Oublions le récent savon public passé à un militant de la bonne gouvernance, devenu viral, et revenons à nos moutons : notre quotidien, celui des automobilistes et leurs interminables files d’attente devant les stations-service, organisées selon le dernier chiffre de la plaque d’immatriculation et les jours de la semaine qui lui correspondent.

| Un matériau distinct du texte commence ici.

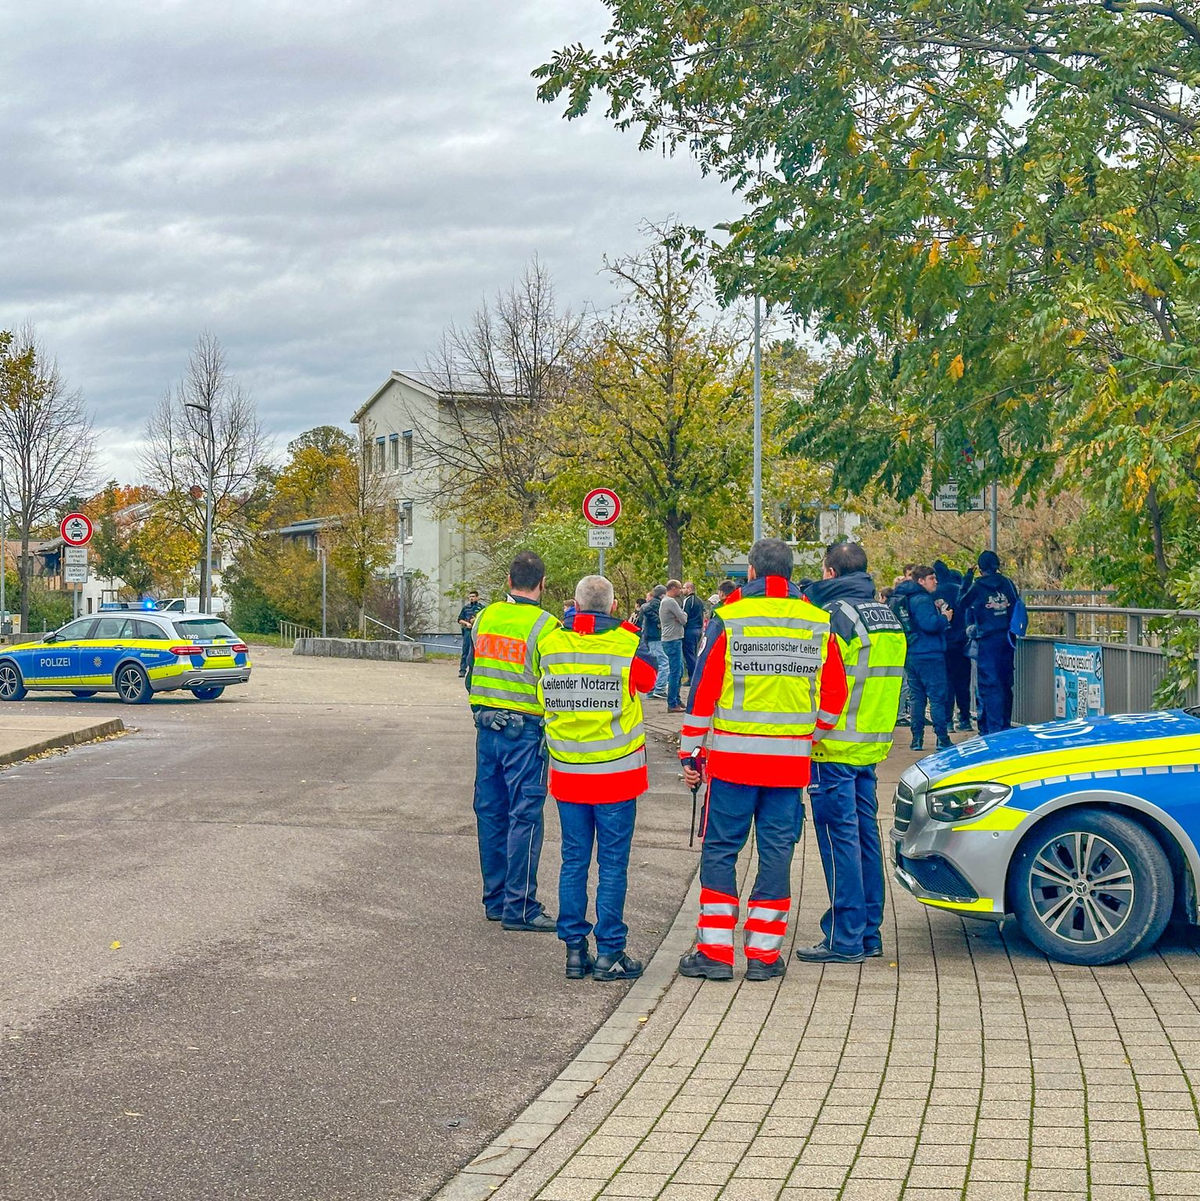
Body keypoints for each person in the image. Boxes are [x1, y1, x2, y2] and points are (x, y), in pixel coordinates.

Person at [678, 538, 848, 982]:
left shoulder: (729, 619)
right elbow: (835, 698)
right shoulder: (818, 622)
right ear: (790, 574)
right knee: (776, 853)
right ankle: (764, 956)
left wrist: (691, 750)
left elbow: (703, 690)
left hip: (734, 762)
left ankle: (715, 952)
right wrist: (810, 733)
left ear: (751, 572)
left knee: (721, 850)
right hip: (789, 764)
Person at [538, 575, 659, 981]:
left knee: (573, 860)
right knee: (612, 865)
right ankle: (610, 953)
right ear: (610, 607)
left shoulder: (552, 643)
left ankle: (575, 951)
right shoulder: (626, 644)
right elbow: (649, 681)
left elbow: (541, 694)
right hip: (616, 775)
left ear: (574, 603)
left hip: (568, 773)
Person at [799, 542, 906, 963]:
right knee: (865, 837)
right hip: (871, 743)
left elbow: (822, 680)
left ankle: (844, 937)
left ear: (828, 572)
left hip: (833, 744)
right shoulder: (887, 615)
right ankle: (868, 933)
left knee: (837, 839)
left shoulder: (835, 617)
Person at [467, 551, 560, 931]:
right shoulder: (547, 626)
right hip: (525, 735)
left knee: (490, 813)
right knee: (525, 816)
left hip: (486, 729)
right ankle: (520, 906)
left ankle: (495, 899)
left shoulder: (485, 617)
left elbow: (474, 669)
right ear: (542, 583)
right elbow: (553, 683)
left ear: (508, 580)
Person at [890, 566, 953, 751]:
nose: (936, 581)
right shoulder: (923, 600)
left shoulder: (905, 598)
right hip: (930, 653)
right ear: (921, 581)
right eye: (932, 578)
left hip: (912, 653)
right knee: (937, 697)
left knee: (917, 697)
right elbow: (930, 624)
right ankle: (942, 737)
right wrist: (944, 617)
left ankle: (916, 738)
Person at [959, 550, 1020, 734]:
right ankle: (1005, 724)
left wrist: (967, 577)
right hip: (1008, 639)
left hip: (987, 639)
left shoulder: (978, 587)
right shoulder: (1007, 583)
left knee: (989, 684)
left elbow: (961, 603)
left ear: (980, 568)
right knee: (1005, 682)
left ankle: (992, 729)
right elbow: (1016, 605)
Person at [935, 560, 973, 731]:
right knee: (963, 683)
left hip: (942, 644)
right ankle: (965, 719)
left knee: (946, 684)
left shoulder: (933, 593)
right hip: (961, 642)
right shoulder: (959, 590)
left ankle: (947, 720)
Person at [659, 579, 688, 713]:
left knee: (679, 670)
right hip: (673, 639)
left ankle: (676, 699)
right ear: (674, 589)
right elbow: (683, 619)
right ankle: (672, 702)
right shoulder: (670, 602)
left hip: (670, 639)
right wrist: (681, 616)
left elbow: (682, 617)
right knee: (675, 672)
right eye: (679, 588)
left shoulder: (665, 601)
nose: (681, 591)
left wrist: (681, 616)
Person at [637, 585, 669, 699]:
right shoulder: (656, 603)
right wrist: (659, 620)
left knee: (657, 662)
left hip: (651, 636)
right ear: (662, 595)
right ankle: (659, 688)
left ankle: (653, 688)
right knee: (663, 662)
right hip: (655, 636)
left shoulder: (653, 603)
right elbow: (647, 610)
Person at [681, 581, 705, 683]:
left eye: (684, 588)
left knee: (689, 655)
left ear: (689, 589)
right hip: (698, 629)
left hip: (690, 629)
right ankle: (696, 676)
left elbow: (684, 616)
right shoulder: (700, 601)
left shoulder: (688, 601)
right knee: (694, 653)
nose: (682, 590)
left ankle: (693, 678)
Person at [456, 590, 484, 677]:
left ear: (477, 597)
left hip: (477, 632)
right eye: (470, 596)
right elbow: (459, 619)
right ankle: (462, 670)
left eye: (473, 596)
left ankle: (475, 670)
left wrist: (476, 621)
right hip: (468, 631)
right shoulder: (466, 608)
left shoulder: (482, 608)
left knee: (477, 651)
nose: (471, 598)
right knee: (466, 651)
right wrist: (466, 623)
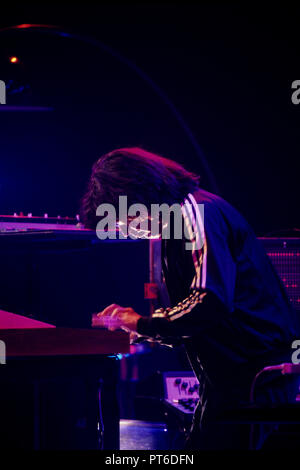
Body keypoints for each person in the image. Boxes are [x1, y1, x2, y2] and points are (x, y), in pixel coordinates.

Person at [80, 147, 300, 449]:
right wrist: (140, 329)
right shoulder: (178, 222)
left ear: (139, 195)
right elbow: (198, 316)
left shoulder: (196, 212)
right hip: (230, 377)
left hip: (255, 375)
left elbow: (210, 301)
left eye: (123, 220)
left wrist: (143, 322)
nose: (127, 230)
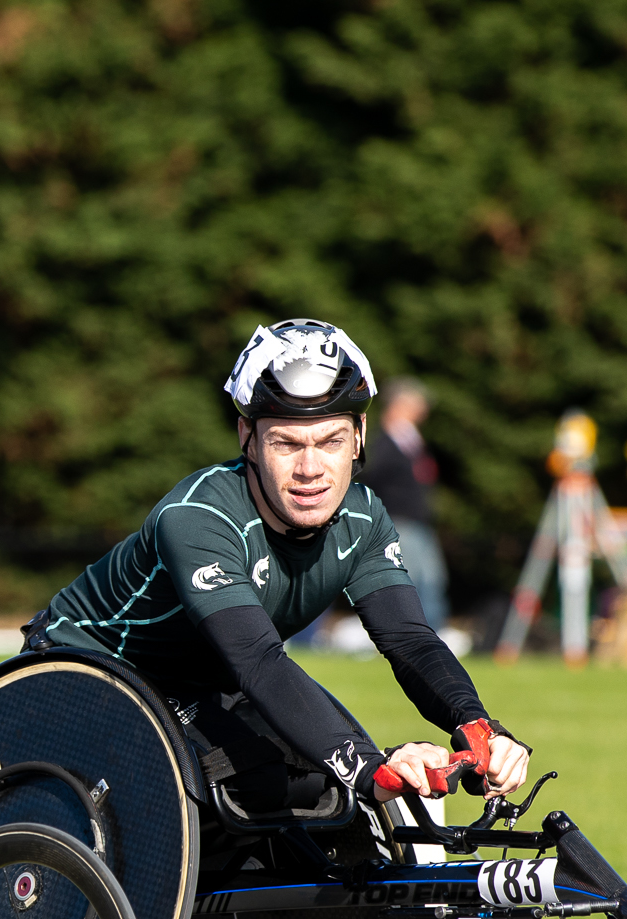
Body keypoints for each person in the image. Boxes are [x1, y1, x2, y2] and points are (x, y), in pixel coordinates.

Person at [32, 318, 528, 813]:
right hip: (93, 668)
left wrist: (479, 728)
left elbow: (410, 640)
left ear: (359, 437)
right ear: (248, 437)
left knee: (323, 793)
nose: (311, 469)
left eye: (331, 441)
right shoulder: (199, 518)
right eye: (287, 444)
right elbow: (260, 662)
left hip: (210, 678)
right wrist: (369, 769)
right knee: (269, 780)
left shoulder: (364, 517)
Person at [359, 376, 448, 631]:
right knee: (410, 581)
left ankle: (432, 635)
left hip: (417, 521)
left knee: (431, 581)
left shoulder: (411, 441)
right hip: (398, 521)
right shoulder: (384, 443)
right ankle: (411, 634)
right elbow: (372, 477)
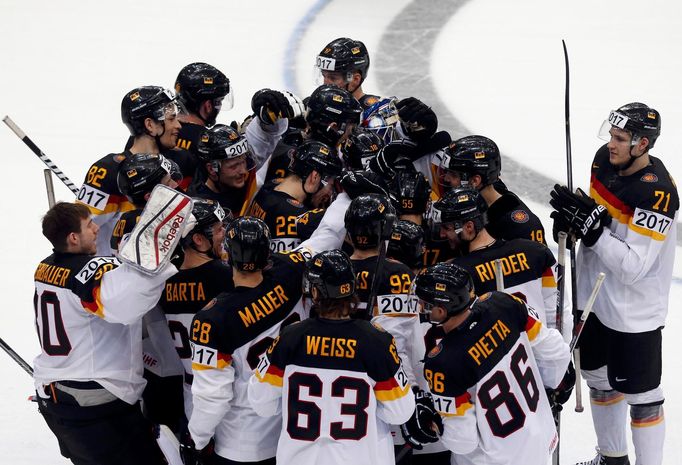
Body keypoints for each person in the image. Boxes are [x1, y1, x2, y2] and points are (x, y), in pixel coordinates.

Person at [550, 102, 678, 465]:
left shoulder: (657, 194)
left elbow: (633, 267)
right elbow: (599, 217)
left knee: (642, 395)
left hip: (633, 312)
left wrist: (592, 230)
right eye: (611, 135)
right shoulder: (602, 162)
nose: (611, 144)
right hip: (593, 298)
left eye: (620, 139)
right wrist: (574, 225)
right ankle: (612, 458)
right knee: (599, 380)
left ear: (642, 144)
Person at [33, 200, 184, 465]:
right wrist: (160, 256)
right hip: (94, 401)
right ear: (72, 237)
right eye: (89, 225)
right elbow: (126, 305)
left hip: (57, 395)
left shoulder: (44, 268)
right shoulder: (85, 273)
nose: (96, 229)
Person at [247, 249, 416, 465]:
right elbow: (400, 413)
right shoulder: (376, 341)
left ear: (315, 292)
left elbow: (262, 404)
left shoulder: (290, 337)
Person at [187, 217, 327, 464]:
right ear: (267, 253)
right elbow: (326, 236)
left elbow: (213, 398)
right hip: (300, 427)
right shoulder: (291, 269)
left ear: (227, 256)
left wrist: (196, 440)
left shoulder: (212, 320)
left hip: (245, 440)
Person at [405, 263, 571, 465]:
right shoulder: (504, 303)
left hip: (496, 460)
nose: (421, 307)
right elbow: (557, 352)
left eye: (425, 303)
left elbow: (462, 441)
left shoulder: (443, 362)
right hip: (540, 442)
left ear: (441, 310)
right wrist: (549, 386)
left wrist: (435, 424)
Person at [431, 187, 564, 333]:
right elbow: (558, 312)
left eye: (446, 227)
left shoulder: (459, 274)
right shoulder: (535, 251)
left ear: (469, 227)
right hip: (546, 348)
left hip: (503, 354)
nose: (442, 234)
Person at [78, 86, 182, 256]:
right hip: (116, 277)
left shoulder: (176, 164)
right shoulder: (107, 171)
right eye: (171, 119)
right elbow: (78, 231)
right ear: (150, 125)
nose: (178, 125)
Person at [437, 135, 546, 244]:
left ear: (475, 181)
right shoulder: (468, 201)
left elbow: (539, 258)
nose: (446, 178)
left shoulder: (521, 227)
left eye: (453, 174)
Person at [248, 140, 343, 252]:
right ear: (315, 177)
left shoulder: (270, 185)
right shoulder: (296, 217)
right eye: (331, 185)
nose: (330, 193)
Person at [110, 153, 177, 252]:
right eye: (168, 183)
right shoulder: (145, 223)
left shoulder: (129, 218)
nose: (174, 185)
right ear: (150, 196)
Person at [174, 62, 233, 154]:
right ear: (208, 106)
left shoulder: (162, 132)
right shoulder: (209, 143)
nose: (220, 105)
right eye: (219, 101)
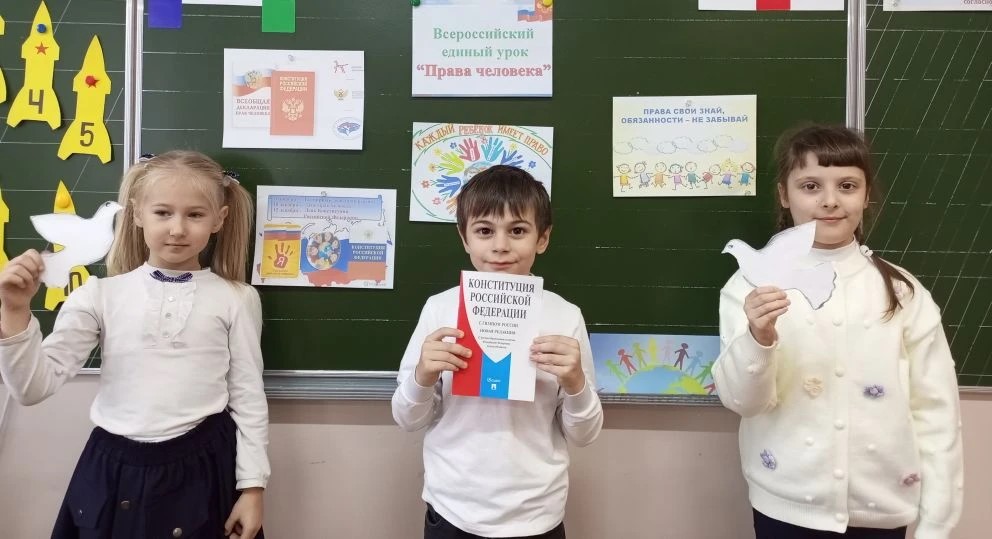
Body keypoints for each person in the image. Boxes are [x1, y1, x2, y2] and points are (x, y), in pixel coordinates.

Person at [0, 151, 269, 539]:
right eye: (163, 212)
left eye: (194, 214)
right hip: (113, 470)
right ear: (137, 213)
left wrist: (253, 487)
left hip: (204, 467)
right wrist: (14, 311)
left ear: (219, 219)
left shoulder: (237, 298)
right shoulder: (98, 295)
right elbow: (31, 388)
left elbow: (248, 397)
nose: (177, 228)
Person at [712, 125, 963, 539]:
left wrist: (937, 520)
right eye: (810, 186)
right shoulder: (749, 287)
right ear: (784, 195)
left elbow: (936, 409)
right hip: (786, 507)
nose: (830, 200)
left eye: (847, 185)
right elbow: (743, 402)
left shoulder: (901, 291)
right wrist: (758, 339)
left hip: (882, 509)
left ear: (866, 196)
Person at [392, 165, 604, 538]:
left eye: (518, 231)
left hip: (537, 515)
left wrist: (576, 384)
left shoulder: (565, 316)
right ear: (464, 238)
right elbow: (408, 418)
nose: (500, 246)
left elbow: (584, 434)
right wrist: (421, 377)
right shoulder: (440, 310)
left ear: (542, 238)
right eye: (484, 231)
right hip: (453, 509)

Revenons surtout à ces confidences posthumes du patron de la station-service « Pont Mao », révélatrices d’un malaise profond. Bien avant la menace de « réquisition des stations faute de s’approvisionner pour servir le carburant désormais disponible », il avait pressenti quelque chose d’anormal et constaté un fait : « Nos stations ne nous appartiennent plus. Nous sommes littéralement dépossédés. En pratique, nos stations sont franchement la propriété de la Sopebu. C’est elle qui les gère quand il y a du carburant, c’est elle qui nous rationne, décidant unilatéralement de la quantité à donner à telle station selon des critères dont elle seule détient le secret ».
Quand les annonces officielles affirment que « le carburant est disponible » et qu’on accuse les propriétaires de stations de traîner les pieds pour s’approvisionner, confiait-il, « cela nous fait mal au cœur et c’est en même temps dérisoire ».
Prenons un exemple concret : « Je décide d’acheter 30 000 litres d’essence. Après les opérations bancaires, il faut se dépêcher pour aller montrer les bordereaux de versement à la Sopebu. Mais surprise ! On vous dit d’attendre. Une semaine passe, le carburant acheté n’est toujours pas là — c’est passable. Deux, trois semaines — c’est dans les limites du tolérable. Mais un mois voire deux? Cela dépasse l’entendement ».
Et quand la Sopebu vous appelle enfin pour venir prendre votre carburant acheté, il y a plusieurs semaines, poursuivait-il, nouvelle surprise : « On ne vous donne que 10 000 litres, voire moins. Quand vous brandissez le bordereau de versement pour rappeler la quantité achetée, on vous rétorque qu’il faudra revenir chercher le reste dans… disons trois semaines. À la date indiquée, il n’y a rien. On vous dit d’attendre. Nous aussi, nous faisons la queue pour avoir notre dû ».
Pardon ? « Vous m’avez bien entendu : on attend. Et au bout de quelques longues semaines, vous avez enfin la totalité de votre commande. »
Mais ce n’est pas tout. Quand le carburant est enfin versé dans les cuves, sous l’œil vigilant d’un agent de la Sopebu, révélait-il, « c’est ce dernier qui remplace presque mon pompiste. C’est lui qui fait la loi et qui décide de la quantité à donner à chaque véhicule. Même moi, je dois négocier pour avoir le plein dans mon véhicule et celui d’un proche. C’est tout ».
La logique commande d’en tirer quelques conclusions. Le vieux patron de la station « Pont Mao » avait la sienne, instructive : « Quand on nous dit que le carburant coule à flots, qu’il y aura un répit pour les automobilistes, il y a lieu de se poser des questions. Peut-être qu’il coule quelque part, partout même… sauf dans nos stations ».